Source >>
+++++
US Black Heritage Project
Frank Menefee is a part of US Black heritage.

Frank Menefee was born into slavery about 1852 in Alabama. His parents were Monroe and Susan Menefee. He recalled his father was a shoemaker. Frank had six siblings: Patsy, Sally, Lula, Mary, Melvina, and Philmore. Their slave owner was Willis Menefee. Frank stated in his interview that his mother's father and mother were Muton and Patsy Footman from Meridian, Mississippi.

Frank was a Freedman living in Opelika, Alabama when interviewed at the age of 84 in 1936 by the Federal Writers' Project for their Slave Narrative Project. All quotes are from that interview as transcribed by the interviewer, and are in the Public Domain.[1][2] In his interview he recalls life growing up as a slave.

He recalled that his owners were Willis and Hannah Menefee, who had two children - Willis and Willie. Willis Menefee had seven or eight hundred acres in a plantation but Frank did not know the number of slaves he had. Mr. Sadler was the overseer.

He recalled being awakened in the mornings by someone blowing a cockle shell, then working in the fields.
+++++
Data section >>
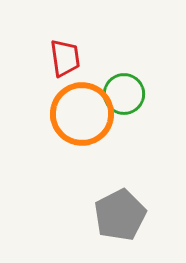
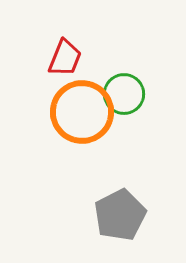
red trapezoid: rotated 30 degrees clockwise
orange circle: moved 2 px up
+++++
Exercise instructions >>
1) Reproduce the passage on Frank Menefee from "Frank Menefee was" up to and including "as a slave.".
2) Name every sibling of Frank that the passage on Frank Menefee lists.

Full answers >>
1)
Frank Menefee was born into slavery about 1852 in Alabama. His parents were Monroe and Susan Menefee. He recalled his father was a shoemaker. Frank had six siblings: Patsy, Sally, Lula, Mary, Melvina, and Philmore. Their slave owner was Willis Menefee. Frank stated in his interview that his mother's father and mother were Muton and Patsy Footman from Meridian, Mississippi.

Frank was a Freedman living in Opelika, Alabama when interviewed at the age of 84 in 1936 by the Federal Writers' Project for their Slave Narrative Project. All quotes are from that interview as transcribed by the interviewer, and are in the Public Domain.[1][2] In his interview he recalls life growing up as a slave.

2) Patsy, Sally, Lula, Mary, Melvina, and Philmore